Não começou assim, começou com outras pinturas que desembocaram no caos das cores irrepetíveis, em molduras que vão ser espelhos (da alma, não da cara, que essa basta-lhe um hidratante e muitas gargalhadas para andar bem).
Nada parecido com o American Psycho.
Estava mortinho para pendurar aquelas obras primas (para mim são, pela determinação de imaginar coisas e as conseguir realizar, fazer, sentir, com as minhas próprias mãos. Esta casa vai ser kitada com abstracionismos e outros devaneios pictóricos), mas ainda não secaram e fiquei com as mãos todas pintadas com a confiança que agarrei nas tintas. Lá estão na estufa. Se calhar vou dar-lhe uma camada de geada... param ficarem com o efeito geada, ou atiro-lhes com areia. Tudo é permitido.

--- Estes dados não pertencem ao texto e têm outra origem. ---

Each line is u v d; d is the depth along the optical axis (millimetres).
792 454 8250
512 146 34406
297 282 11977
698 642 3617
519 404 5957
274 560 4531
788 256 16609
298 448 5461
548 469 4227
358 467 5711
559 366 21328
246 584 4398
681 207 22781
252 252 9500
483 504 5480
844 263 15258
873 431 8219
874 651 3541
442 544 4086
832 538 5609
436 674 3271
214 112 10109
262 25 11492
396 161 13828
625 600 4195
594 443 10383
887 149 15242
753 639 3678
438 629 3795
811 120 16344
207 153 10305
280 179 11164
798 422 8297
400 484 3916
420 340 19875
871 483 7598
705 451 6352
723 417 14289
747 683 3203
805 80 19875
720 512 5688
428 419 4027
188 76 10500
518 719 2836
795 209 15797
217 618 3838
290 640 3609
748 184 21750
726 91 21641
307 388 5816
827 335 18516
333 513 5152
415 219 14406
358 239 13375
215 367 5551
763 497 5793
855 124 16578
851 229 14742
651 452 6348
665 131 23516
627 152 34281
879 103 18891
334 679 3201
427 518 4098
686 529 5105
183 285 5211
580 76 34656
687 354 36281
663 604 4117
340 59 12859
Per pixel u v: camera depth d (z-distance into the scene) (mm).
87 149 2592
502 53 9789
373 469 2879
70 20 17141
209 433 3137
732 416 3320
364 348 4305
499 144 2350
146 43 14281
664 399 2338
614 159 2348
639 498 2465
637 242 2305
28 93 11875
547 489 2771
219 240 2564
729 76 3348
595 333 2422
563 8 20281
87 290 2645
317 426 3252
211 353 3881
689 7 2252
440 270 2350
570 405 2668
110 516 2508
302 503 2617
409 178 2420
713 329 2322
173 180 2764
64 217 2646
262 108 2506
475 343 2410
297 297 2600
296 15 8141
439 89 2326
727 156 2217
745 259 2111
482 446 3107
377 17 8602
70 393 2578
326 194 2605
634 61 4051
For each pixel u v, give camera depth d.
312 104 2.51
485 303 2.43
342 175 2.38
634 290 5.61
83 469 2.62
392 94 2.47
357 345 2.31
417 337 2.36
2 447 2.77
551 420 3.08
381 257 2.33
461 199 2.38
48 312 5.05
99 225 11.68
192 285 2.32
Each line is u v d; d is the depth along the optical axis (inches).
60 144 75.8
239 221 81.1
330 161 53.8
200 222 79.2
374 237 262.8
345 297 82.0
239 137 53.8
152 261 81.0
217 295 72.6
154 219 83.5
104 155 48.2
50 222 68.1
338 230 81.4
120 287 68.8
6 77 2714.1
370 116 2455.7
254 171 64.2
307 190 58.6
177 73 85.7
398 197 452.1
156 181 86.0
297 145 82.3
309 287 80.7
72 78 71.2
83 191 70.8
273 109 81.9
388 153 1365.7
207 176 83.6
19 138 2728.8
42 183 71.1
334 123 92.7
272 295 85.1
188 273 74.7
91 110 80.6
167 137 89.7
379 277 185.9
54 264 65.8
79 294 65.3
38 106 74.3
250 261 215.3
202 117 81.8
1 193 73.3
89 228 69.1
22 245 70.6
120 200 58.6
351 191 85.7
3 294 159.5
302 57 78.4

As formas e as cores dão-me muito gozo.
Ainda assim, só ontem reparei que em três quadros há círculos, não perfeitos como o do rondar de uma ave de rapina, mas erráticos. com cores quentes e tons pouco definidos. Rendez-vous com Rama volta inconscientemente de volta, materializando livros, arquitecturas de livros. O labirinto da mansão espacial da família Tessier-Ashpool (2) materializado em cores fortes, contrastes de almofadas de portas, escadas multicolores, divisões pequenas, labirinto de construção e reconstrução, de decorações que se miscigenam. Conversas sobre Agostinho da Silva com bolo de bolacha. Chás. Verde com cravinho.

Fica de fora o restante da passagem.